In regards to ticket pricing in the face of safety local and state ordinances that could be in place, Zoradi said “we’ll charge less when we start to get people back with high profile library product. We’ll be able to make deals with studio partners prior to the big tentpoles coming.”
“I don’t anticipate we’ll charge more for tentpole pictures,” said the Cinemark boss, should social distancing guidelines be enforced.
Zoradi also emphasized that given how 60% of the chain’s auditoriums have recliners, there’s already a degree of social distancing in place at the chain. He envisioned two possibilities in regards to spacing moviegoers, in which Cinemark would sell every other seat, or suspend reserved seating for a period of time, selling only 50% of the seats.
“We will let the consumer know that they’re walking into a highly clean, highly sanitized” environment said Zoradi. Asked whether the chain will take temperatures of moviegoers as they enter the multiplex, Zoradi said there’s “No decision to do that, it’s not to say it’s part of the plan, but we don’t anticipate that.” Word is that in China, the plan is to take moviegoers’ temperatures, and Disney boss Bob Iger has floated that idea when the conglom’s theme parks re-open.
Asked about how anxious the majors are for theaters to re-open, and the whole issue of some big pics like Universal/Dreamworks Animation’s Trolls World Tour going to PVOD, Zoradi said that with theatrical repping 54% of movie’s revenues, studios are “very anxious” like exhibition to return to form.
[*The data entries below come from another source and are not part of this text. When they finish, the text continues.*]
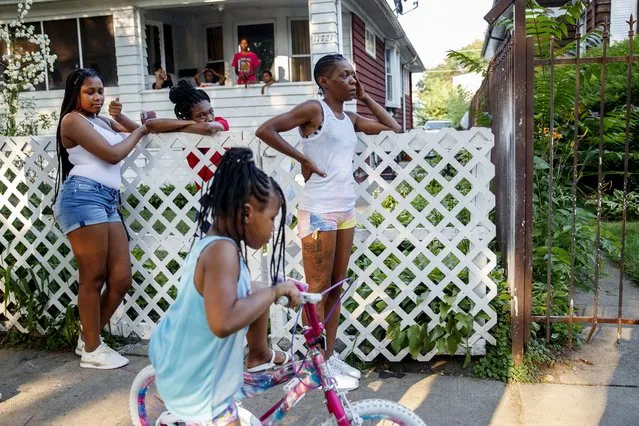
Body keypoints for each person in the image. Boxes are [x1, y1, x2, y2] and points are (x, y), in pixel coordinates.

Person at [110, 81, 295, 373]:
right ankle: (231, 341)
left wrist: (180, 124)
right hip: (213, 209)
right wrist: (123, 120)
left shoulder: (214, 125)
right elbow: (147, 130)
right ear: (186, 116)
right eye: (201, 115)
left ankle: (254, 347)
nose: (209, 118)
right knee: (224, 273)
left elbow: (206, 129)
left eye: (210, 111)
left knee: (241, 274)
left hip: (234, 204)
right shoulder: (184, 132)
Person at [256, 54, 402, 390]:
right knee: (318, 291)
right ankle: (314, 364)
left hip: (346, 210)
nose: (352, 80)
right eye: (344, 75)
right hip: (318, 210)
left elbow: (393, 129)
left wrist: (365, 96)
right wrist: (302, 157)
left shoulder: (348, 118)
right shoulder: (314, 109)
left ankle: (328, 354)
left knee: (336, 288)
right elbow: (266, 130)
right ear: (324, 81)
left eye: (353, 75)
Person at [148, 147, 302, 425]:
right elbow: (223, 322)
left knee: (257, 288)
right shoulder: (222, 252)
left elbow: (249, 292)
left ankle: (259, 355)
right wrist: (274, 292)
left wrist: (273, 288)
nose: (272, 230)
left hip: (184, 360)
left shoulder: (217, 242)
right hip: (198, 386)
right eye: (271, 219)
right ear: (246, 213)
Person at [53, 68, 150, 369]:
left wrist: (122, 119)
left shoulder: (100, 120)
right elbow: (112, 154)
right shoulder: (72, 120)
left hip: (107, 200)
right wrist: (139, 131)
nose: (97, 97)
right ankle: (93, 350)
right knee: (93, 277)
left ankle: (89, 337)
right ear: (75, 94)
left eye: (100, 91)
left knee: (121, 278)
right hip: (83, 197)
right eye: (89, 92)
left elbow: (139, 130)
Most of the majors have delayed their big pics, and Zoradi didn’t seem to be threatened by Uni’s decision to take Trolls World Tour into homes.
“Universal came out very clearly and made the decision when we were closing our theaters. They felt like they spent so much in marketing money and putting commitments like McDonald’s, that they had no choice. We don’t see any systemic change from all major studios when it comes to their major motion pictures because theatrical is so important to them.